Immigration minister Robert Jenrick said that because November has historically been a record month for Channel crossings, the Government was preparing for the current total of around 40,000 arrivals to rise significantly before the year ends.

He said the anticipated new surge could take the overall number of migrants coming in small boats this year to 50,000 or even “significantly higher” — around double the record of 28,526 in 2021 — to place further pressure on an already “overwhelmed” asylum system.

He said that “radical options” for tackling the crisis would have to be considered over the coming months, alongside efforts to procure more hotel accommodation to ease the current overcrowding at the Manston reception centre in Kent, where inspectors have warned of intolerable and unlawful conditions.

But Mr Jenrick distanced himself from embattled Home Secretary Suella Braverman’s claim of an “invasion” by insisting that it was important not to “demonise” migrants while tackling the crisis.

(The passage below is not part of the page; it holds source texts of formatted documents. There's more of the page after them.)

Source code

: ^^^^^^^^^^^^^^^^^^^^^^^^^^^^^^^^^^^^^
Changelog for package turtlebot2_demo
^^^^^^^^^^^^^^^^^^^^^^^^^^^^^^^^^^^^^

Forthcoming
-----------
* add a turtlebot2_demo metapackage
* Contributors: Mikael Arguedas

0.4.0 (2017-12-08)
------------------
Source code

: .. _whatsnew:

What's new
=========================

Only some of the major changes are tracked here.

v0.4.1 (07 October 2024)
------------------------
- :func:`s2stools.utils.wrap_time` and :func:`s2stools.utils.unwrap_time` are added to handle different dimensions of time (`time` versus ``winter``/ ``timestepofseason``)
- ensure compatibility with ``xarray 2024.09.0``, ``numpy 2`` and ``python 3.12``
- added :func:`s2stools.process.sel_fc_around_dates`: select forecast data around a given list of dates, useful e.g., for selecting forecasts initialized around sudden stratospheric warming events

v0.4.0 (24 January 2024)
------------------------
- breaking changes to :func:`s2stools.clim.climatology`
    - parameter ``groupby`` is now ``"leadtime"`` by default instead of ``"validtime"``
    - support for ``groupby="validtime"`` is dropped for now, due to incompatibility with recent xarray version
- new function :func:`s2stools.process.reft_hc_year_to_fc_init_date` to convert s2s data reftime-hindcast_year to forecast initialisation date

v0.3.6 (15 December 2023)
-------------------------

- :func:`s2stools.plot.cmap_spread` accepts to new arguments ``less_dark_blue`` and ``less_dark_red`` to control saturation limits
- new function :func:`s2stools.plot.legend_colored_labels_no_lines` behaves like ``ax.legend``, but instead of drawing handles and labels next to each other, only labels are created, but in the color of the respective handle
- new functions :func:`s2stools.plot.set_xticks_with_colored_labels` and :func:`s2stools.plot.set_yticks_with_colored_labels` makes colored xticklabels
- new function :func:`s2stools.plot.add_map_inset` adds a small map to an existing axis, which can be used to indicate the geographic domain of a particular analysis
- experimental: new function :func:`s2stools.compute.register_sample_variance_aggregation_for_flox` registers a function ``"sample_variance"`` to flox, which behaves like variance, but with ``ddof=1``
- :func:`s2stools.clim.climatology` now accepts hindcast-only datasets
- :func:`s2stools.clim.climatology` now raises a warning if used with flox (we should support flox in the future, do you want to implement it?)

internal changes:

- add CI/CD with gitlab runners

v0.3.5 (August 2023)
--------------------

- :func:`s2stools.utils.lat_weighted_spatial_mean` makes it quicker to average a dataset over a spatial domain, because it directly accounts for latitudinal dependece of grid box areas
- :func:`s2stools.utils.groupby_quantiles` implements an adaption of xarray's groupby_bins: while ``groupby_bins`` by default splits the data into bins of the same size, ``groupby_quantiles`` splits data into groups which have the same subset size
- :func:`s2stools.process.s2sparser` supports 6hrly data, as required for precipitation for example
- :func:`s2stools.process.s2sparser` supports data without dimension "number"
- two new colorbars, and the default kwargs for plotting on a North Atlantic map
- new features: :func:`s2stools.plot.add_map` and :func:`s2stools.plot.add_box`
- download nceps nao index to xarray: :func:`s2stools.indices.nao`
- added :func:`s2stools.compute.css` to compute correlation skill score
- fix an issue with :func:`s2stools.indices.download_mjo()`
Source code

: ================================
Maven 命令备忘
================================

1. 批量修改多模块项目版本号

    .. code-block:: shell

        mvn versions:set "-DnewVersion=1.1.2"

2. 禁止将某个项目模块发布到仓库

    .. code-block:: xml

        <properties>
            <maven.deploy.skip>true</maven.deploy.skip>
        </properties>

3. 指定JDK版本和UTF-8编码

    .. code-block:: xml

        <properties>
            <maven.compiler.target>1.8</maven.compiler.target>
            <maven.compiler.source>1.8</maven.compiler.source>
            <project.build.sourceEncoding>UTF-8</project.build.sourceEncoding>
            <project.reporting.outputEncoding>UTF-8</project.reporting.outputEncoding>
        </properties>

He said that instead it was necessary to “choose terminology wisely” and, in a reference to the risk of triggering a repeat of the weekend petrol bomb attack on a migrant site in Dover, warned that “we don’t want to see incidents like the one that occurred in Dover happen again.”

“In a job like mine you have to choose your words very carefully,” Mr Jenrick added. “I would never demonise people coming to this country in pursuit of a better life. I understand and appreciate our obligation to refugees.”

Mr Jenrick said Ms Braverman’s “invasion” claim, made on Monday during an appearance before MPs on the asylum crisis and her email breaches of the ministerial code, had been an attempt to describe the “sheer scale of the challenge” caused by the record number of arrivals.

“We might find because November has historically been a month in which a record number of individuals have crossed the Channel that we end this year with 50,000 people having made this perilous journey and that is causing our system to be overwhelmed,” he said.

“It is putting huge pressure on our asylum system, on social housing, on hotel accommodation.. and we have to grip this challenge.”

He added: “This is a crisis. We will need to look at some more radical options to ensure that our laws are appropriate, that economic migrants are returned swiftly, and that we deter people from coming.”

Mr Jenrick said that Albanians, who in recent months have accounted for the large proportion of arrivals, were often economic migrants who needed to be returned and warned that the problems at Manston and elsewhere would continue unless the volume of arrivals fell.

“The root cause of the problem is the sheer number of people choosing to make that dangerous journey and putting immense pressure on our system because people don’t design a system for 50,000 people plus to cross the Channel illegally every year,” he said.

Mr Jenrick’s comments came as the Chief Inspector of Prisons, Charlie Taylor, said he would be “horrified” if inmates at the country’s jails faced the same conditions as the migrants at Manston. He said the reception centre, where migrants including children are being held for longer than the legally permitted 24 hours and sleeping on rubber mats in accommodation without flushing toilets, had been functioning reasonably until recent weeks but ministers now needed to “get a grip”.

Meanwhile, Labour turned on Ms Braverman, accusing her of using “incendiary language” that risked provoking violence against migrants. Shadow culture secretary Lucy Powell said: “I think the language that she used yesterday in the House of Commons was deeply irresponsible, coming just 24 hours after we saw a firebomb attack on a migrant centre in Kent. This will put our security services, our police, local communities at higher risk. It will put them on high alert.”